Lazy evaluation in Polars allows you to build complex data pipelines without the performance bottlenecks of eager execution. By deferring computation, Polars optimises your queries using techniques like predicate and projection pushdown, reducing unnecessary computations and memory overhead. This leads to significant performance improvements, particularly with datasets larger than your system’s physical memory.
Polars' LazyFrames form the foundation of the library’s streaming mode, enabling efficient streaming pipelines, real-time transformations, and seamless integration with various data sinks.
This session will explore use cases and technical implementations of both lazy queries and streaming mode. We’ll also include live-coding demonstrations to introduce the tool, showcase best practices, and highlight common pitfalls.
Attendees will walk away with practical knowledge of lazy queries and streaming mode, ready to apply these tools in their daily work as data engineers or data scientists.

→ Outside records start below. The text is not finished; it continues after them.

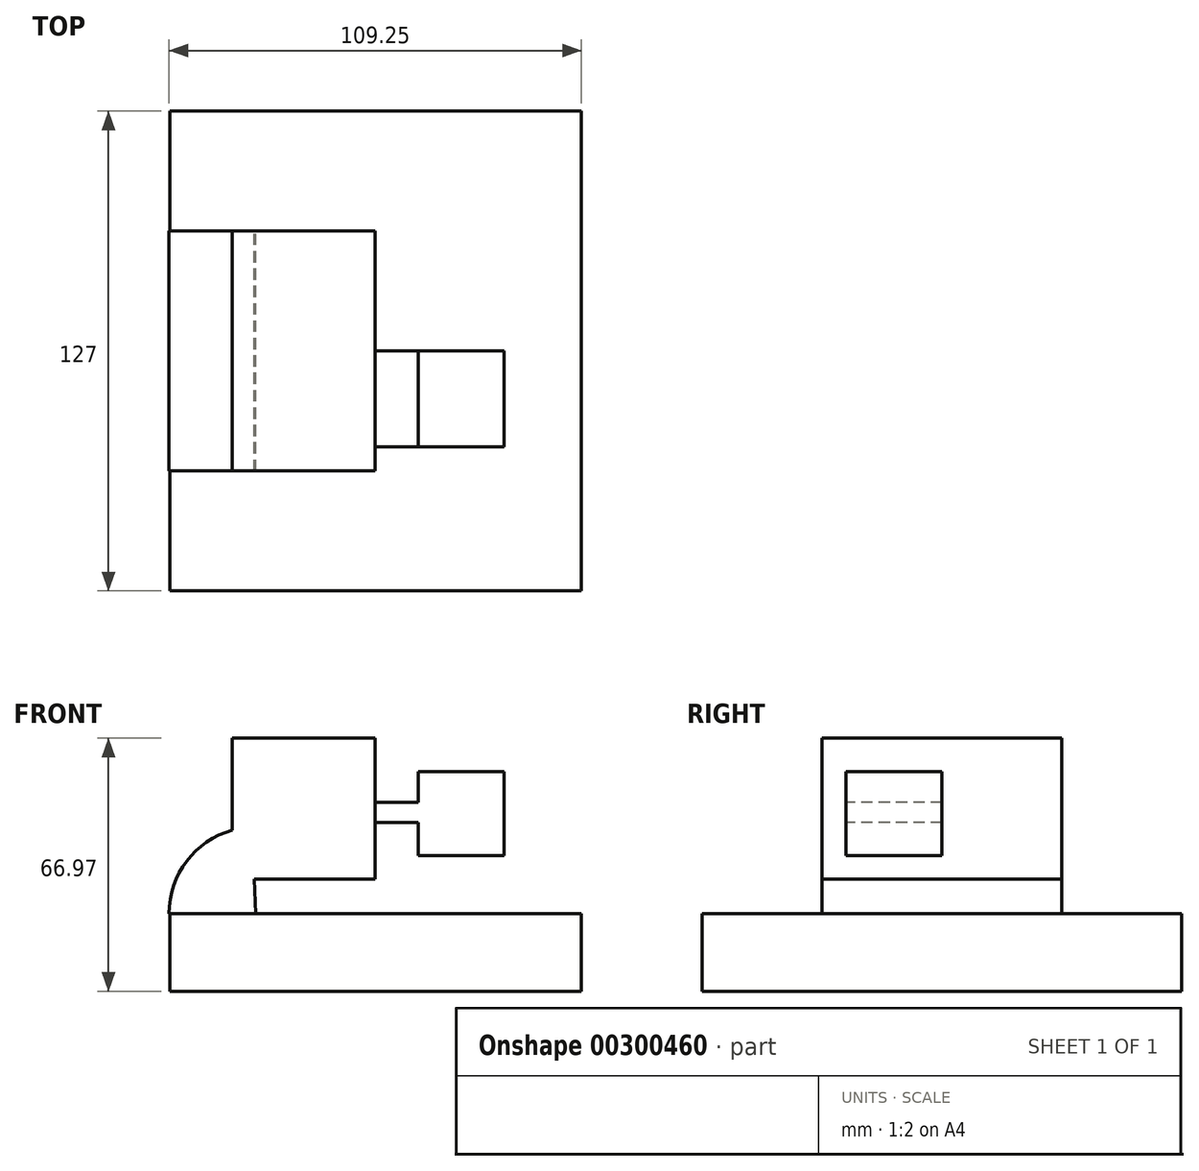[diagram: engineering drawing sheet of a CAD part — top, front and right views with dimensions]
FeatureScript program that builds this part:
annotation { "Feature Type Name" : "Feature", "Feature Type Description" : "" }
export const myFeature = defineFeature(function(context is Context, id is Id, definition is map)
    precondition{}
    {
        {
            var Q0;
            Q0=qCreatedBy(makeId("Front.planeOp"),FACE);
            var sketch = newSketch(context, id + "F0", { "sketchPlane" : qUnion([Q0])});
            skLineSegment(sketch, "E0.bottom", {"start": v(-35.83, -41.12) * mm, "end": v(71.66, -41.12) * mm});
            skLineSegment(sketch, "E0.top", {"start": v(-35.83, -63.73) * mm, "end": v(71.66, -63.73) * mm});
            skLineSegment(sketch, "E0.left", {"start": v(-35.83, -41.12) * mm, "end": v(-35.83, -63.73) * mm});
            skLineSegment(sketch, "E0.right", {"start": v(71.66, -41.12) * mm, "end": v(71.66, -63.73) * mm});
            skLineSegment(sketch, "E1.bottom", {"start": v(-19.1, 5.29) * mm, "end": v(18.8, 5.29) * mm});
            skLineSegment(sketch, "E1.top", {"start": v(-19.1, -32.01) * mm, "end": v(18.8, -32.01) * mm});
            skLineSegment(sketch, "E1.left", {"start": v(-19.1, 5.29) * mm, "end": v(-19.1, -32.01) * mm});
            skLineSegment(sketch, "E1.right", {"start": v(18.8, 5.29) * mm, "end": v(18.8, -32.01) * mm});
            skArc(sketch, "E2", {"start": v(-19.1, -19.05) * mm, "mid": v(-31.17, -27.27) * mm, "end": v(-35.83, -41.12) * mm});
            skLineSegment(sketch, "E3", {"start": v(-13.22, -32.01) * mm, "end": v(-12.92, -41.12) * mm});
            skPoint(sketch, "E4.firstSnap0", {"position": v(18.8, -13.36) * mm});
            skLineSegment(sketch, "E4.bottom", {"start": v(10.57, -13.36) * mm, "end": v(38.47, -13.36) * mm});
            skLineSegment(sketch, "E4.top", {"start": v(10.57, -20.56) * mm, "end": v(38.47, -20.56) * mm});
            skLineSegment(sketch, "E4.left", {"start": v(10.57, -13.36) * mm, "end": v(10.57, -20.56) * mm});
            skLineSegment(sketch, "E4.right", {"start": v(38.47, -13.36) * mm, "end": v(38.47, -20.56) * mm});
            skLineSegment(sketch, "E5.bottom", {"start": v(33.77, -2.64) * mm, "end": v(57.86, -2.64) * mm});
            skLineSegment(sketch, "E5.top", {"start": v(33.77, -27.02) * mm, "end": v(57.86, -27.02) * mm});
            skLineSegment(sketch, "E5.left", {"start": v(33.77, -2.64) * mm, "end": v(33.77, -27.02) * mm});
            skLineSegment(sketch, "E5.right", {"start": v(57.86, -2.64) * mm, "end": v(57.86, -27.02) * mm});
            skSolve(sketch);
        }
        {
            var Q0;
            {var subQ1=sQuery(id+"F0.wireOp",EDGE,"E1.bottom");Q0=makeQuery(id+"F0.imprint","IMPRINT",FACE,{"disambiguationData":[TD([[makeQuery(id+"F0.imprint","IMPRINT",EDGE,{"derivedFrom":subQ1}),-1.0]])]});}
            var Q1;
            {var subQ5=sQuery(id+"F0.wireOp",EDGE,"E4.left");Q1=makeQuery(id+"F0.imprint","IMPRINT",FACE,{"disambiguationData":[TD([[makeQuery(id+"F0.imprint","IMPRINT",EDGE,{"derivedFrom":subQ5}),1.0]])]});}
            var Q2;
            {var subQ0=sQuery(id+"F0.wireOp",EDGE,"E2");Q2=makeQuery(id+"F0.imprint","IMPRINT",FACE,{"disambiguationData":[TD([[makeQuery(id+"F0.imprint","IMPRINT",EDGE,{"derivedFrom":subQ0}),1.0]])]});}
            extrude(context, id + "F1", {"entities" : qUnion([Q0, Q1, Q2]), "endBound" : BoundingType.SYMMETRIC, "depth" : 63.5 * mm});
        }
        {
            var Q0;
            Q0=qCreatedBy(makeId("Front.planeOp"),FACE);
            var sketch = newSketch(context, id + "F2", { "sketchPlane" : qUnion([Q0])});
            skLineSegment(sketch, "E6.bottom", {"start": v(-35.54, -41.12) * mm, "end": v(73.42, -41.12) * mm});
            skLineSegment(sketch, "E6.top", {"start": v(-35.54, -61.68) * mm, "end": v(73.42, -61.68) * mm});
            skLineSegment(sketch, "E6.left", {"start": v(-35.54, -41.12) * mm, "end": v(-35.54, -61.68) * mm});
            skLineSegment(sketch, "E6.right", {"start": v(73.42, -41.12) * mm, "end": v(73.42, -61.68) * mm});
            skSolve(sketch);
        }
        {
            var Q0;
            Q0 = qSketchRegion(id + "F2", true);
            extrude(context, id + "F3", {"entities" : qUnion([Q0]), "operationType" : NewBodyOperationType.ADD, "endBound" : BoundingType.SYMMETRIC, "depth" : 127 * mm});
        }
        {
            var Q0;
            Q0=qCreatedBy(makeId("Front.planeOp"),FACE);
            var sketch = newSketch(context, id + "F4", { "sketchPlane" : qUnion([Q0])});
            skLineSegment(sketch, "E7.bottom", {"start": v(17.03, -11.75) * mm, "end": v(30.84, -11.75) * mm});
            skLineSegment(sketch, "E7.top", {"start": v(17.03, -17.03) * mm, "end": v(30.84, -17.03) * mm});
            skLineSegment(sketch, "E7.left", {"start": v(17.03, -11.75) * mm, "end": v(17.03, -17.03) * mm});
            skLineSegment(sketch, "E7.right", {"start": v(30.84, -11.75) * mm, "end": v(30.84, -17.03) * mm});
            skLineSegment(sketch, "E8.bottom", {"start": v(30.25, -3.52) * mm, "end": v(52.86, -3.52) * mm});
            skLineSegment(sketch, "E8.top", {"start": v(30.25, -25.85) * mm, "end": v(52.86, -25.85) * mm});
            skLineSegment(sketch, "E8.left", {"start": v(30.25, -3.52) * mm, "end": v(30.25, -25.85) * mm});
            skLineSegment(sketch, "E8.right", {"start": v(52.86, -3.52) * mm, "end": v(52.86, -25.85) * mm});
            skSolve(sketch);
        }
        {
            var Q0;
            Q0 = qSketchRegion(id + "F4", true);
            extrude(context, id + "F5", {"entities" : qUnion([Q0]), "operationType" : NewBodyOperationType.ADD, "depth" : 25.4 * mm});
        }
    });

Browser-based AI workflows in Jupyter
JupyterLite brings Python and other programming languages to the browser, removing the need for a server. In this talk, we show how to extend it for AI workflows: connecting to remote models, running smaller models locally in the browser, and leveraging lightweight interfaces like a chat to interact with them.
Navigating the security compliance maze of an ML service
While everyone is talking about the m(e/a)ss of bureaucracy, we want to show you hands-on what you could need to be doing to operate an ML service. We will give an overview of things like ISO-27001 certifications, Cyber Resilience Act or AIBOMs. We want to highlight their impact/intention and give advice on how integrate them into your development workflow.
This talk is written from a practiconer's perspective and will help you set up your project to make your compliance department happy. It isn't meant as a deep-dive into the individual standards.